To-do item> Print the entries in full, word for word, but not the pictures.

Collected data
*** Begin section ***

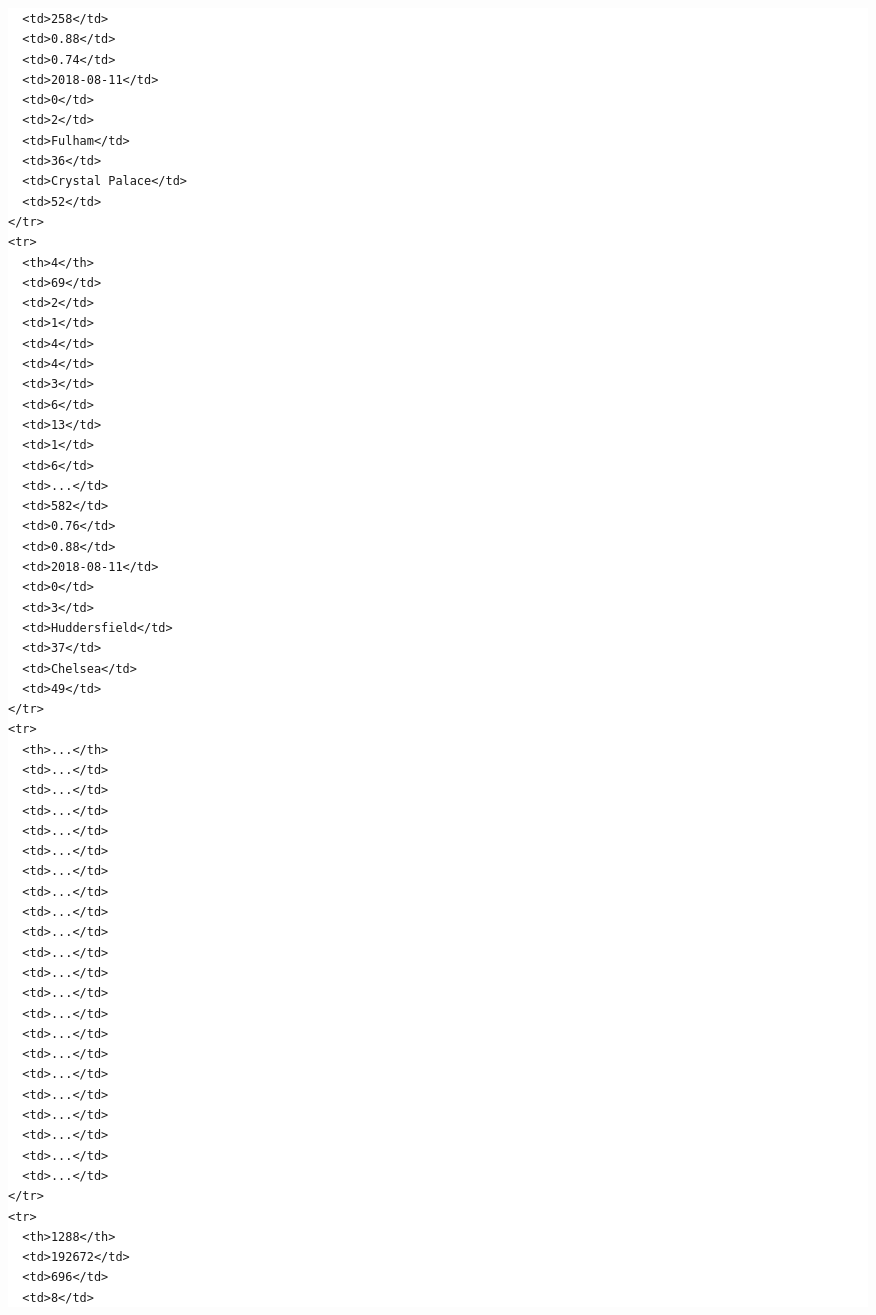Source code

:       <td>258</td>
      <td>0.88</td>
      <td>0.74</td>
      <td>2018-08-11</td>
      <td>0</td>
      <td>2</td>
      <td>Fulham</td>
      <td>36</td>
      <td>Crystal Palace</td>
      <td>52</td>
    </tr>
    <tr>
      <th>4</th>
      <td>69</td>
      <td>2</td>
      <td>1</td>
      <td>4</td>
      <td>4</td>
      <td>3</td>
      <td>6</td>
      <td>13</td>
      <td>1</td>
      <td>6</td>
      <td>...</td>
      <td>582</td>
      <td>0.76</td>
      <td>0.88</td>
      <td>2018-08-11</td>
      <td>0</td>
      <td>3</td>
      <td>Huddersfield</td>
      <td>37</td>
      <td>Chelsea</td>
      <td>49</td>
    </tr>
    <tr>
      <th>...</th>
      <td>...</td>
      <td>...</td>
      <td>...</td>
      <td>...</td>
      <td>...</td>
      <td>...</td>
      <td>...</td>
      <td>...</td>
      <td>...</td>
      <td>...</td>
      <td>...</td>
      <td>...</td>
      <td>...</td>
      <td>...</td>
      <td>...</td>
      <td>...</td>
      <td>...</td>
      <td>...</td>
      <td>...</td>
      <td>...</td>
      <td>...</td>
    </tr>
    <tr>
      <th>1288</th>
      <td>192672</td>
      <td>696</td>
      <td>8</td>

*** End section ***

Answer area>
Source code

:       <td>258</td>
      <td>0.88</td>
      <td>0.74</td>
      <td>2018-08-11</td>
      <td>0</td>
      <td>2</td>
      <td>Fulham</td>
      <td>36</td>
      <td>Crystal Palace</td>
      <td>52</td>
    </tr>
    <tr>
      <th>4</th>
      <td>69</td>
      <td>2</td>
      <td>1</td>
      <td>4</td>
      <td>4</td>
      <td>3</td>
      <td>6</td>
      <td>13</td>
      <td>1</td>
      <td>6</td>
      <td>...</td>
      <td>582</td>
      <td>0.76</td>
      <td>0.88</td>
      <td>2018-08-11</td>
      <td>0</td>
      <td>3</td>
      <td>Huddersfield</td>
      <td>37</td>
      <td>Chelsea</td>
      <td>49</td>
    </tr>
    <tr>
      <th>...</th>
      <td>...</td>
      <td>...</td>
      <td>...</td>
      <td>...</td>
      <td>...</td>
      <td>...</td>
      <td>...</td>
      <td>...</td>
      <td>...</td>
      <td>...</td>
      <td>...</td>
      <td>...</td>
      <td>...</td>
      <td>...</td>
      <td>...</td>
      <td>...</td>
      <td>...</td>
      <td>...</td>
      <td>...</td>
      <td>...</td>
      <td>...</td>
    </tr>
    <tr>
      <th>1288</th>
      <td>192672</td>
      <td>696</td>
      <td>8</td>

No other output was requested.